■ **Directions**:
A – Please translate this sentence from the QR factorization notes into Spanish: "a set of orthogonal \(n\)-vectors \(\{q_1,\ldots,q_m\}\) are linearly independent"
B – Which course do the QR factorization notes belong to?
C – Reproduce the QR factorization notes between "recall cosine identity" and "basis for \(\Rn\)", inclusive.

■ **Text section**:
------------------------

QR Factorization
CPSC 406 – Computational Optimization
Overview
\[
\def\argmin{\operatorname*{argmin}}
\def\Ball{\mathbf{B}}
\def\bmat#1{\begin{bmatrix}#1\end{bmatrix}}
\def\Diag{\mathbf{Diag}}
\def\half{\tfrac12}
\def\ip#1{\langle #1 \rangle}
\def\maxim{\mathop{\hbox{\rm maximize}}}
\def\maximize#1{\displaystyle\maxim_{#1}}
\def\minim{\mathop{\hbox{\rm minimize}}}
\def\minimize#1{\displaystyle\minim_{#1}}
\def\norm#1{\|#1\|}
\def\Null{{\mathbf{null}}}
\def\proj{\mathbf{proj}}
\def\R{\mathbb R}
\def\Rn{\R^n}
\def\rank{\mathbf{rank}}
\def\range{{\mathbf{range}}}
\def\span{{\mathbf{span}}}
\def\st{\hbox{\rm subject to}}
\def\T{^\intercal}
\def\textt#1{\quad\text{#1}\quad}
\def\trace{\mathbf{trace}}
\]
- Orthogonality
- QR properties
- Solution of linear least-squares problems
Orthogonal vectors
Two vectors \(x\) and \(y\) in \(\Rn\)
recall cosine identity \[
x\T y = \|x\|_2\|y\|_2\cos\theta
\]
\(x\) and \(y\) in \(\mathbb{R}^n\) are orthogonal if \[
x\T y = 0 \quad (\cos\theta = 0)
\]
\(x\) and \(y\) are orthonormal if \[
x\T y = 0, \quad x\T x = 1, \quad y\T y = 1
\]
a set of orthogonal \(n\)-vectors \(\{q_1,\ldots,q_m\}\) are linearly independent
- if \(m=n\) then it’s a basis for \(\Rn\)

------------------------

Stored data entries

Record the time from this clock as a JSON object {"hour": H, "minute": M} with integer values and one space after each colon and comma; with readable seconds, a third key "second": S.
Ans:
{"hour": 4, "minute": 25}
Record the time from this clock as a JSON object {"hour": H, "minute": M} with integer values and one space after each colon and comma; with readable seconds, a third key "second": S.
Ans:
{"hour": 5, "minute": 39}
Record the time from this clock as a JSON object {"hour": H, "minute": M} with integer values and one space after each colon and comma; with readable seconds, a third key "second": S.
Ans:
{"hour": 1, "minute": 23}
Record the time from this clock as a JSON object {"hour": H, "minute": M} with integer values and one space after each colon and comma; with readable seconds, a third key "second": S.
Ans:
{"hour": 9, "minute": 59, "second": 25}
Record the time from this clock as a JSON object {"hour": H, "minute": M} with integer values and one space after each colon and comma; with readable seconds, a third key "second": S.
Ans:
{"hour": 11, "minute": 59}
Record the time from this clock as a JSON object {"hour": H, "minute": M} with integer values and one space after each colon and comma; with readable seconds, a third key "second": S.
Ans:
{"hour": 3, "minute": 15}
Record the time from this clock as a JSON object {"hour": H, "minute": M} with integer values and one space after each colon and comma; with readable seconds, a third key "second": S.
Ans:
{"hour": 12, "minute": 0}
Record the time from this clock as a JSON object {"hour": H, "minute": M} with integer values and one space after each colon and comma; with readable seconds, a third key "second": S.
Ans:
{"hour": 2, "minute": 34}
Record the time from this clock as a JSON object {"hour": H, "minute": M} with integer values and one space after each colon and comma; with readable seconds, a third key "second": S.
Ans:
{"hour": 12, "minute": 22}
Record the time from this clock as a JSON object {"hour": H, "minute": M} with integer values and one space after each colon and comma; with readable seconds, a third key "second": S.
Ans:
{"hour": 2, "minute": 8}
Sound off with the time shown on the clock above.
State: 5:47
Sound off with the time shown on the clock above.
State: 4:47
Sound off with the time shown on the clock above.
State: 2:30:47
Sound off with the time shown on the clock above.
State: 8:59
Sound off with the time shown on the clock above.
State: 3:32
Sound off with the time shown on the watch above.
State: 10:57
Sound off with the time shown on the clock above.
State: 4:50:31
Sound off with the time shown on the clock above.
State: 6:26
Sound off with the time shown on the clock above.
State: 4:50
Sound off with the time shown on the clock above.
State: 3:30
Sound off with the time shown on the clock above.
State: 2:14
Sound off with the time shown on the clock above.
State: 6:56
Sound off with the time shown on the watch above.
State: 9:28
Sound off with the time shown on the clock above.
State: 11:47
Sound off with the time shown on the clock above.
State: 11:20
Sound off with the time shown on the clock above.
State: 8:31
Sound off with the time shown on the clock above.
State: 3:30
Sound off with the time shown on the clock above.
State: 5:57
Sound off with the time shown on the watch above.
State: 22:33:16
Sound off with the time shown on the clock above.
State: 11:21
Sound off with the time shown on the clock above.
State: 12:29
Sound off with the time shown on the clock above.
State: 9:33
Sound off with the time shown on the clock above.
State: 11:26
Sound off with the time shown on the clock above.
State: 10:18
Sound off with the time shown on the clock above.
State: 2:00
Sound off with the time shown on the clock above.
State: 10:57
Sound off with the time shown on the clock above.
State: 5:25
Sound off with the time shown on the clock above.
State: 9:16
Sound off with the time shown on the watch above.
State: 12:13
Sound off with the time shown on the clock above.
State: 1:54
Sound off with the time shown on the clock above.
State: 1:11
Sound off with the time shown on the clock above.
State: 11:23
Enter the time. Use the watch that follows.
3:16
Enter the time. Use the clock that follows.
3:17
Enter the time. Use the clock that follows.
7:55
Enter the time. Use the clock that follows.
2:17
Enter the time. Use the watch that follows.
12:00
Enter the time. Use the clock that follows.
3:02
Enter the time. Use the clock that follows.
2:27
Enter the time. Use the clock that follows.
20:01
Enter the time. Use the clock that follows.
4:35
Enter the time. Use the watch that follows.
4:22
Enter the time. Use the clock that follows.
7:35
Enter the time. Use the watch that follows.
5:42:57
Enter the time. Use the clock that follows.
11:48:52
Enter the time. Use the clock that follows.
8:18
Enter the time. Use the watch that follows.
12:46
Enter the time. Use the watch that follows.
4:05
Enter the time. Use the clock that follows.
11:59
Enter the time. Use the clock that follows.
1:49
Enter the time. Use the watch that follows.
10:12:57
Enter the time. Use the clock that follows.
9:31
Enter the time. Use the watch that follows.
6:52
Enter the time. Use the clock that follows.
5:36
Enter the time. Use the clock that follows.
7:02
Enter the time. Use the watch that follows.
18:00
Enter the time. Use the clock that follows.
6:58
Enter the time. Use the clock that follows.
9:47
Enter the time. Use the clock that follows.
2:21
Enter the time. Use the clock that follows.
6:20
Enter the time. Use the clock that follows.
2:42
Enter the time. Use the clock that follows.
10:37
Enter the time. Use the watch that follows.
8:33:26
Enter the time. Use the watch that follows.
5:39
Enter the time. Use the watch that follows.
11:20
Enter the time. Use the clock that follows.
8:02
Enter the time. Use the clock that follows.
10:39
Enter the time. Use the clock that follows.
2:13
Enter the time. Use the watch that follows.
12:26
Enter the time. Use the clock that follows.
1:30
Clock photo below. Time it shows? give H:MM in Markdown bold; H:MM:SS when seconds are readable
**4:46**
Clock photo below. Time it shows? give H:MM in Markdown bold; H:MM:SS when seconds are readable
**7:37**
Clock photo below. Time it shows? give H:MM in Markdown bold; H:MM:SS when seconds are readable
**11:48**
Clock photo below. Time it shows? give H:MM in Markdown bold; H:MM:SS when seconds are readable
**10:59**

------------------------

■ **Responses**:
A – un conjunto de \(n\)-vectores ortogonales \(\{q_1,\ldots,q_m\}\) es linealmente independiente

B – CPSC 406 – Computational Optimization.

C –
recall cosine identity \[
x\T y = \|x\|_2\|y\|_2\cos\theta
\]
\(x\) and \(y\) in \(\mathbb{R}^n\) are orthogonal if \[
x\T y = 0 \quad (\cos\theta = 0)
\]
\(x\) and \(y\) are orthonormal if \[
x\T y = 0, \quad x\T x = 1, \quad y\T y = 1
\]
a set of orthogonal \(n\)-vectors \(\{q_1,\ldots,q_m\}\) are linearly independent
- if \(m=n\) then it’s a basis for \(\Rn\)